A Two-Step Method That Keeps Toppings From Ruining Crisp
- Cook fries on a rack or bare basket until nearly done.
- Move fries into a shallow pan, add toppings, then cook a short blast to melt and brown.
Paper Towels, Plates, And Other “No” Surfaces
Some surfaces sound handy but don’t belong in a hot air fryer:
- Paper towels can scorch and block airflow.
- Regular plates can crack if they aren’t rated for high heat.
- Wax paper can melt and smoke.
If you want an easy transfer, lift the crisper plate out and dump fries onto a serving tray, or use a foil sling with holes.
How The Right Surface Changes Cook Time
Switching surfaces changes how fast fries brown. Bare metal and raised trays run faster. Liners and pans slow air contact, so fries can need extra minutes.
| Surface | Crisp Speed | Best Use |
|---|---|---|
| Basket or crisper tray | Fast | Frozen fries, wedges, most batches |
| Perforated rack | Fast | Single-layer fries in oven-style units |
| Perforated parchment | Medium | Seasoned fries, cleanup, light sticking |
| Foil sling with holes | Medium | Small lifts, quick transfer |
| Perforated silicone liner | Medium to slow | Messy toppings, easier wash-up |
| Solid silicone bowl | Slow | Only when crisp is not the goal |
| Shallow pan or dish | Slow | Melted toppings after fries crisp |
Setup Details That Matter More Than The Liner
The base you use matters, yet a few habits matter more. Get these right and your fries improve on any surface.
Keep The Fries Dry
Water blocks crisping. Pat fresh-cut fries dry after rinsing. If you soak them, dry them well and let them sit a few minutes so surface moisture fades.
Use Oil Like A Seasoning, Not A Bath
A thin oil coat helps browning and keeps seasoning stuck on. Too much oil pools under the fries and softens them. A spray bottle or brush keeps the layer light.
Salt At The Right Time
Salt pulls moisture to the surface. For frozen fries, salt after cooking. For fresh-cut fries, salt near the end or right after they come out.
Don’t Crowd The Basket
If fries stack in a dense mound, they steam. Cook in batches, or use a rack to spread them out. If you hate batches, the fix is a wider basket, not a deeper pile.
Reheating Fries Without Turning Them Limp
Leftover fries can bounce back if you reheat them on a breathable surface. A bare basket or rack works well. Skip liners unless the fries are oily or heavily seasoned.
The USDA covers safe use of air fryers and safe cooking temps for many foods.
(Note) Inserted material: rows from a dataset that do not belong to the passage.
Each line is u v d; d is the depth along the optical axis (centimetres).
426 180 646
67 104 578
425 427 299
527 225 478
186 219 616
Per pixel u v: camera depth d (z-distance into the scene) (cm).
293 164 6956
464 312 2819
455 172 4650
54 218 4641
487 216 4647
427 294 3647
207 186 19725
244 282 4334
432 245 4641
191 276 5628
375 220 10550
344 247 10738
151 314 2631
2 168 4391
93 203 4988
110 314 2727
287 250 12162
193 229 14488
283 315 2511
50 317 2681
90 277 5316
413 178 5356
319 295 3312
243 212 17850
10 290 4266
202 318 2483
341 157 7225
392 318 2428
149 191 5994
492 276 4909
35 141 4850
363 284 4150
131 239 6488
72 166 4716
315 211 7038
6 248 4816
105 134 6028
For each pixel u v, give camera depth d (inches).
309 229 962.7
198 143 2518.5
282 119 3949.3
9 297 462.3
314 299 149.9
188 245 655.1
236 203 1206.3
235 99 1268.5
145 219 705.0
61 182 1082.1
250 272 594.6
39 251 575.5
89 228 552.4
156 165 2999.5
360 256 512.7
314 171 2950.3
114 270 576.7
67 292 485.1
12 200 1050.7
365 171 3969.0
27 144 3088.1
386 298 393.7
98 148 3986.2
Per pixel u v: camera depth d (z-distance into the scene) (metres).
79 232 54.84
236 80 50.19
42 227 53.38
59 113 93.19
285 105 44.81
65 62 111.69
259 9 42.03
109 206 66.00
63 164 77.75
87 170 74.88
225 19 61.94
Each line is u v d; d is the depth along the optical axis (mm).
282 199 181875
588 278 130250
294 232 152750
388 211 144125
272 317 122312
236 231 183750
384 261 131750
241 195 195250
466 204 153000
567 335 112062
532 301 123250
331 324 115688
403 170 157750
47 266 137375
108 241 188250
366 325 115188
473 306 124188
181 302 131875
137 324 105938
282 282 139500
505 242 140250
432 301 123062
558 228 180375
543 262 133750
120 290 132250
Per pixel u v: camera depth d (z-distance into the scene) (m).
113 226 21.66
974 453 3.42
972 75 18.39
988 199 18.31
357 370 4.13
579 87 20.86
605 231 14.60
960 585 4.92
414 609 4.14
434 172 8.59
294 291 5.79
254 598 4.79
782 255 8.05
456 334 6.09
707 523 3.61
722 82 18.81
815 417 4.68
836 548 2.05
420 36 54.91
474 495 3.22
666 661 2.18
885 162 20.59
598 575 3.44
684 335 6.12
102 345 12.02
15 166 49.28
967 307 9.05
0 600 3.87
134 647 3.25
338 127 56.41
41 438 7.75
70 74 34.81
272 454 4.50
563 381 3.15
See FSIS guidance on air fryers and food safety.
A Simple Reheat Routine
- Heat the fryer to 325–350°F.
- Spread fries out on the basket or rack.
- Heat 2–5 minutes, then shake and check.
- Finish with 1 minute at a higher temp for extra crunch.
Common Mistakes When Picking A Fry Surface
Using A Full Sheet Of Parchment Or Foil
A full sheet blocks airflow under the fries. If you want paper or foil, keep it smaller than the base and use holes.
Preheating With A Loose Liner
Fans lift light paper. Add the liner only after fries are in the basket and can weigh it down.
Skipping The Shake
Even on a good surface, fries benefit from movement. A quick shake breaks contact points and helps even color.
Putting Wet Fries Straight In
If fries are damp, they steam and stick. Dry first, then cook.
What To Put Fries On In The Air Fryer?
If you want the simplest answer to what to put fries on in the air fryer? use the basket or crisper tray with no liner, cook in a loose layer, and shake once or twice. Add perforated parchment for sticky seasonings, and save a shallow pan for topped fries.
Keep one vented liner and one shallow pan nearby; you’ll cover messy fries and melty toppings without guesswork each time.
Once the surface matches the batch, the air fryer does its thing: steady airflow, crisp edges, and fries that stay snappy long enough to serve.